MAKROEKONOMİK VE BANKAYA ÖZGÜ FAKTÖRLERİN TİCARİ BANKALARDA KREDİ RİSKİ ÜZERİNDEKİ ETKİSİ – TÜRKİYE ÖRNEĞİ
Üst veriTüm öğe kaydını göster
Banking system plays a very important role in the financial system of a country and also can have impact on financial stability. In a globalized world where the banks in the banking sector are interdependent and large banks are linked to the entire economy, risks threaten individual banks, national and international financial systems. The changing economic environment and the specific characteristics of the banks are thought to affect the risks and performance of the banks. Credit risk or credit default risk is one of the risks mostly exposed by banks, and many researchers argue that credit risk triggers bank crises.
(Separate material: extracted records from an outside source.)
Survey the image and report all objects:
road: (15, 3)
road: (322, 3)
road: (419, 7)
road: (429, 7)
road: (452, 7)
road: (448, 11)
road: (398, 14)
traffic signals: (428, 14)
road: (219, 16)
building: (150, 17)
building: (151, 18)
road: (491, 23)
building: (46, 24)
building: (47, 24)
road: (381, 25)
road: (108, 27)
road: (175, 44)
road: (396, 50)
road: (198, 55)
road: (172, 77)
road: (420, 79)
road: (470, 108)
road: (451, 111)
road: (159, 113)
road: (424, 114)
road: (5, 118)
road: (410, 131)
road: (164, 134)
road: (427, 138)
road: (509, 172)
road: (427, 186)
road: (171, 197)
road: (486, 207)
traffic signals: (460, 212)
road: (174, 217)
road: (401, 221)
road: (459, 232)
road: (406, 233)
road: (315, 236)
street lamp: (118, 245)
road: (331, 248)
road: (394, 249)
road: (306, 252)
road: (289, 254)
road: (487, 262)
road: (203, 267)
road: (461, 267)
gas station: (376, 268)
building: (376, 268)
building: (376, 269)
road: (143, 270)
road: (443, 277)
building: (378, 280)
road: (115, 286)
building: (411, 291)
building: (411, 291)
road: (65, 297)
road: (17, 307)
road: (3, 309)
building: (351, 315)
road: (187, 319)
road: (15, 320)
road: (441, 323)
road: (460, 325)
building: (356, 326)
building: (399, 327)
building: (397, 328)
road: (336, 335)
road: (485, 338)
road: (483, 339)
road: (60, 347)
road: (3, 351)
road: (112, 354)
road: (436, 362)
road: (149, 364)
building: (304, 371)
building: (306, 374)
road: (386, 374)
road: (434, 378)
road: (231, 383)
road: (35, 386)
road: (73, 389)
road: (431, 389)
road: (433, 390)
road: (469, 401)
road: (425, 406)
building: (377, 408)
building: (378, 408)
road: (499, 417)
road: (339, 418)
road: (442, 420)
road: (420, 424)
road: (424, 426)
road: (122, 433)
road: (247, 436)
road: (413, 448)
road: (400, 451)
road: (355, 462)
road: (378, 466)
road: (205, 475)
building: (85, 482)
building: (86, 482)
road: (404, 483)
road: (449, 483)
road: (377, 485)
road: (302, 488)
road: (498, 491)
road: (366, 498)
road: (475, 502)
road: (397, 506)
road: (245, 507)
Identifying the determinants of credit risk can help to better manage and minimize risks. Factors that may affect credit risk are classified as macroeconomic and bank specific factors. The aim of this study is to estimate the statistical relationship between macroeconomic and microeconomic factors (bank-specific factors) and credit risk in commercial banks of Turkey. The study investigates the relationship between credit risk and 6 macroeconomic, as well as 5 bank-specific factors, in total 11 independent variables during 2007-2018 on a monthly based data. The empirical results presented in this study, reveal the factors affecting the credit risk in commercial banks in Turkey and explain how these factors affect credit risk. Except for the Industrial Production Index, which is used as an indicator of economic growth, all other factors have an impact on the NPL ratio. This effect is positive for real interest rate, unemployment rate, bank profitability, inefficiency and leverage ratio, while there is negative impact of exchange rate, inflation rate, M2 money supply, bank size and capital adequacy ratio on credit risk.